Contact Us 1-800-596-4880

XML Format

MIME type: application/xml

ID: xml

The XML data structure is mapped to DataWeave objects that can contain other objects, strings, or null values. XML uses unbounded elements to represent collections, which are mapped to repeated keys in DataWeave objects. In addition, DataWeave natively supports namespaces, CData an xsi:types.

The DataWeave reader for XML input supports the following parsing strategies:

  • Indexed

  • In-Memory

  • Streaming

To understand the parsing strategies that DataWeave readers and writers can apply to this format, see DataWeave Parsing Strategies.

CData Custom Type

CData is a custom DataWeave data type for XML that is used to identify a character data (CDATA) block. The CData type makes the XML writer wrap content inside a CDATA block or to check for an input string inside a CDATA block. In DataWeave, CData inherits from the type String.

DocType Custom Type

DocType is a custom DataWeave data type for XML that is used to identify a doctype declaration (DTD).

Read and Write DTDs

Introduced in DataWeave 2.5.0. Supported by Mule 4.5.0 and later.

DataWeave can read and write doctype declarations in XML files.

To read a doctype declarations, set the system property com.mulesoft.dw.xml_reader.parseDtd.

During the reading phase, DataWeave parses the doctype declarations and stores the content as metadata of the root element. The DocType value is stored in the docType variable. You can use the metadata selector (^) to extract the value of that variable with an expression like this one:

You can use the metadata selector to access it.

NOTE

DTDs are disabled by default even if their declarations are read or written. For details, see XML reader property supportDtd in Reader Properties.

Examples

The following examples show uses of the XML format.

Refer to DataWeave Formats for more detail on available reader and writer properties for various data formats.

Example: Stream Input XML Data

This example shows how to set up XML streaming, which requires you to specify the following reader properties:

  • streaming=true

  • collectionPath="root.repeated"

The collectionPath setting selects the elements to stream.

When streaming, the XML parser can start processing content without having all the XML content.

Input

The following XML serves as the input payload to the DataWeave source. Assume that it is the content of an XML file myXML.xml.

myXML.xml
<root>
    <text>
        Text
    </text>
    <repeated>
        <user>
            <name>Mariano</name>
            <lastName>de Achaval</lastName>
            <age>36</age>
        </user>
        <user>
            <lastName>Shokida</lastName>
            <name>Leandro</name>
            <age>30</age>
        </user>
        <user>
            <age>29</age>
            <name>Ana</name>
            <lastName>Felissati</lastName>

        </user>
        <user>
            <age>29</age>
            <lastName>Chibana</lastName>
            <name>Christian</name>
        </user>

    </repeated>
</root>

Source

The reader property settings in the DataWeave script tell the XML reader to stream the input and process the repeated keys. The script uses the DataWeave map function to iterate over the repeated keys.

Source material:
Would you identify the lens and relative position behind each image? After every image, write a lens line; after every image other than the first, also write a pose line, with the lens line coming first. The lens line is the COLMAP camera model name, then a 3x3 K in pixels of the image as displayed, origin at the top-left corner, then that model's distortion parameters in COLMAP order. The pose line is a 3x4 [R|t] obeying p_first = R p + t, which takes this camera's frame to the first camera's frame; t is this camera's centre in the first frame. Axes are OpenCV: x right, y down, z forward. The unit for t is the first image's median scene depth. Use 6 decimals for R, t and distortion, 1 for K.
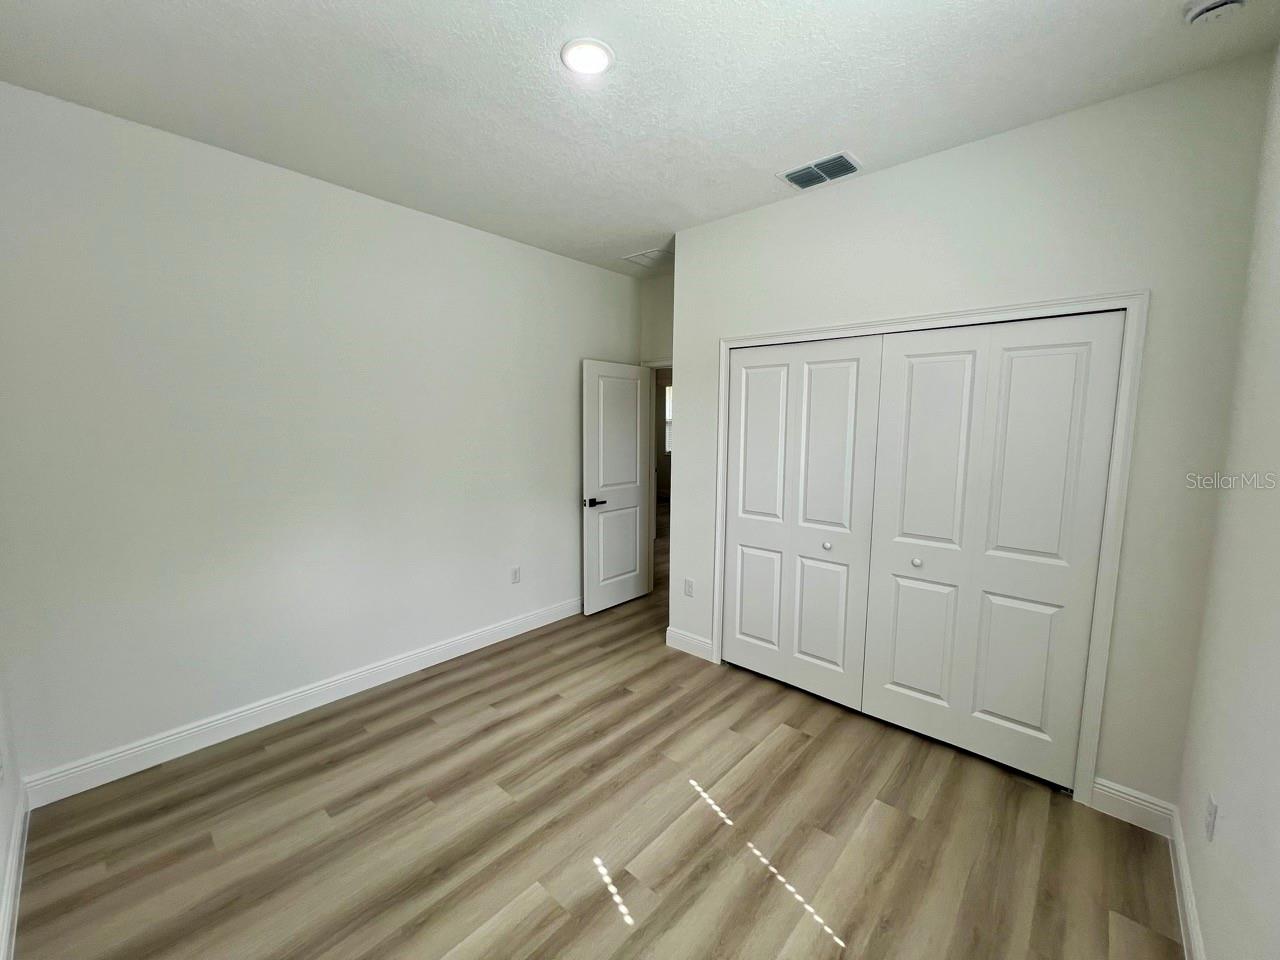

To do:
1. According to the DataWeave XML format documentation, which system property must be set to read doctype declarations?
2. Pick up the DataWeave XML format documentation after its last sentence and keep writing it.

Answers in order:
1. com.mulesoft.dw.xml_reader.parseDtd

2.
%dw 2.0
var myInput  readUrl('classpath://myXML.xml', 'application/xml', {streaming:true, collectionPath: "root.repeated"})
output application/dw
---
myInput.root.repeated.*user map {
    n: $.name,
    l: $.lastName,
    a: $.age
}

Output

The script transforms the mapped input XML to the DataWeave (dw) format and MIME type.

[
  {
    "n": "Mariano",
    "l": "de Achaval",
    "a": "36"
  },
  {
    "n": "Leandro",
    "l": "Shokida",
    "a": "30"
  },
  {
    "n": "Ana",
    "l": "Felissati",
    "a": "29"
  },
  {
    "n": "Christian",
    "l": "Chibana",
    "a": "29"
  }
]

Example: Null or Empty String in XML

Because there is no standard way to represent a null value in XML, the reader maps the value to null when the nil attribute is set to true.

Input

The following XML serves as the input payload to the DataWeave source. Notice the nil setting in <xsi:nil="true"/>.

<book xmlns:xsi="http://www.w3.org/2001/XMLSchema-instance">
    <author xsi:nil="true"/>
</book>

Source

The DataWeave script transforms the input XML to the JSON format and MIME type.

%dw 2.0
output application/json
---
payload

Output

The output is in the JSON format. Notice that the nil value in the input is transformed to null.

{
  "book": {
    "author": null
  }
}

Example: Output null Values for Missing XML Values

The XML reader property nullValueOn accepts the value blank (the default) or empty.

This example uses the nullValueOn default, so it maps the values of the title and author elements to null.

Input

The following XML serves as input to the DataWeave source. Notice that the title and author elements lack values.

Assume that this input is content within the file, myInput.xml.

myXML.xml content:
<book>
    <author></author>
    <title>

</title>
</book>

Source

The DataWeave script transforms the XML input to JSON. Note that it explicitly sets the nullValueOn default, blank, for demonstration purposes.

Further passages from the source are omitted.